> So I think that after the lengthy discussion here, this issue can now be closed. In summary: the use-after-free potential with string_view is accounted for in the Lifetime profile, even if there may be bugs or limitations in preliminary implementations that mean it is not diagnosed.
This is the big difference across both language communities, being willing to improve instead of being stuck with what was born alongside UNIX.
C++ is certainly a better boat to be in thanks to RAII and other things, but static analysis is not a panacea here.
> even if there may be bugs or limitations in preliminary implementations that mean it is not diagnosed.
The huge assumption there is that finding all or even most lifetime bugs involving string_view and other dangerous C++ idioms via static analysis is tractable, that it's just a matter of "overcoming bugs in preliminary implementations of the analyzer". There is no reason to believe that; in fact there are good reasons to disbelieve that, including:
* Languages with static lifetime checking, i.e. Rust, found it necessary to add lifetime annotations, which the C++ lifetime guidelines don't have.
* Just after that Github discussion, Herb Sutter released version 1.0 of the C++ Lifetime Guidelines with dramatically scaled-down ambitions. See https://robert.ocallahan.org/2018/09/more-realistic-goals-fo.... Anyone relying on the unrealistic promises of version 0.9, probably including the commenters in that Github discussion, would have had their hopes dashed.
Relying on the emergence of some crazy-powerful static analysis to save us reminds me of the Itanium fiasco, where poor performance was portrayed as a temporary problem while we wait for compilers to "catch up", which of course they never did.
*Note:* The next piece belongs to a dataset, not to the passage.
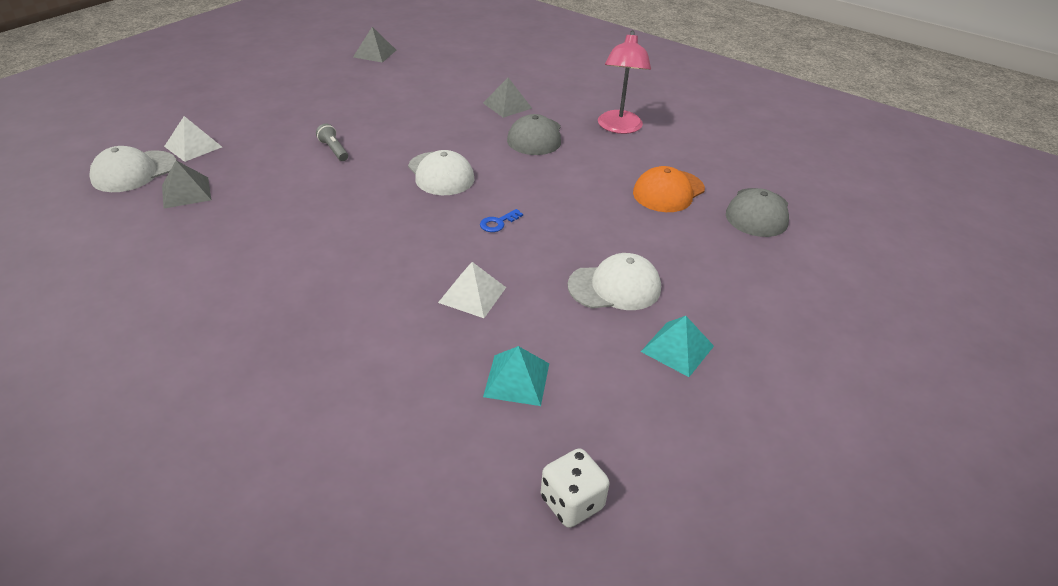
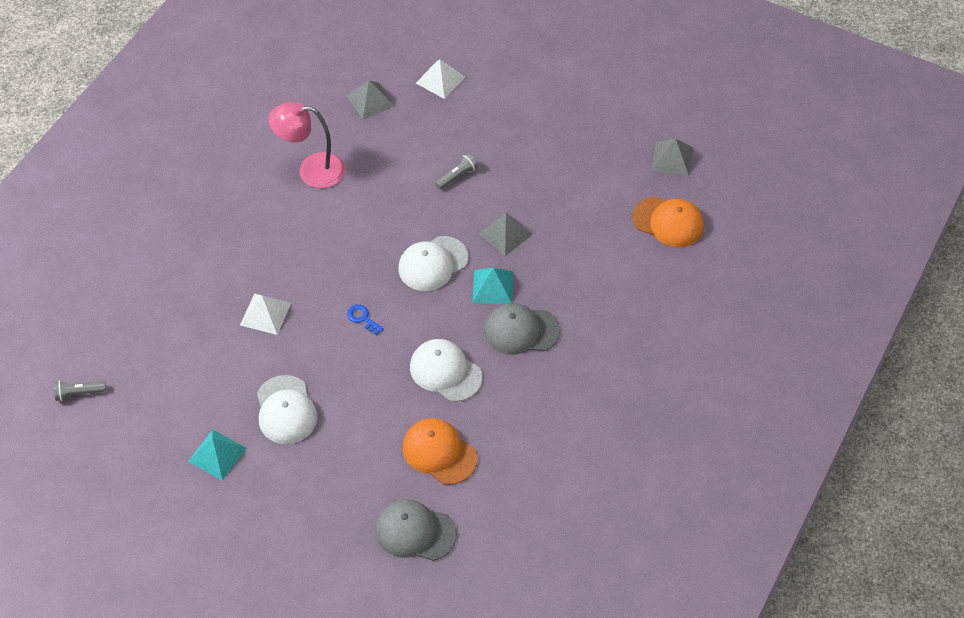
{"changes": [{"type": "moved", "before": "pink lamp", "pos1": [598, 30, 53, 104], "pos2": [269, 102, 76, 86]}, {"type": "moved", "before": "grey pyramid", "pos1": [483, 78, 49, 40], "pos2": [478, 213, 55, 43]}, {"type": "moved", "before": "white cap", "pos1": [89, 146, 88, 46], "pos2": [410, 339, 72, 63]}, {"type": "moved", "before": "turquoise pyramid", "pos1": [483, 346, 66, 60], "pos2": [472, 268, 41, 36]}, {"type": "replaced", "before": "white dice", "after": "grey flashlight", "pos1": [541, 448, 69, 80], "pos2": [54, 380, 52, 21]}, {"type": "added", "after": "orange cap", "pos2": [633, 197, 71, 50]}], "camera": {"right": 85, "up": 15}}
No one is going to port DriverKit, Project Treble drivers, Metal Shaders, WinUI, Windows Universal drivers, ARM mbed, Arduino, AUTOSAR security certification, Qt/KDE, Unreal, PS4/5, Xbox XDK, CUDA, LLVM, DirectX, C++/CLI, C++/WinRT, SYSCL, C++AMP, and plenty of other C++ based tooling to Rust.
At very least, not in the next couple of decades. Keep in mind that it took 30 years for C++ to get where it is, and there are still domains it keeps failing to take away from C.
So having C++ lifetime annotations is better than nothing, in what concerns improving the language's security.
> So I think that after the lengthy discussion here, this issue can now be closed. In summary: the use-after-free potential with string_view is accounted for in the Lifetime profile, even if there may be bugs or limitations in preliminary implementations that mean it is not diagnosed.
This is the big difference across both language communities, being willing to improve instead of being stuck with what was born alongside UNIX.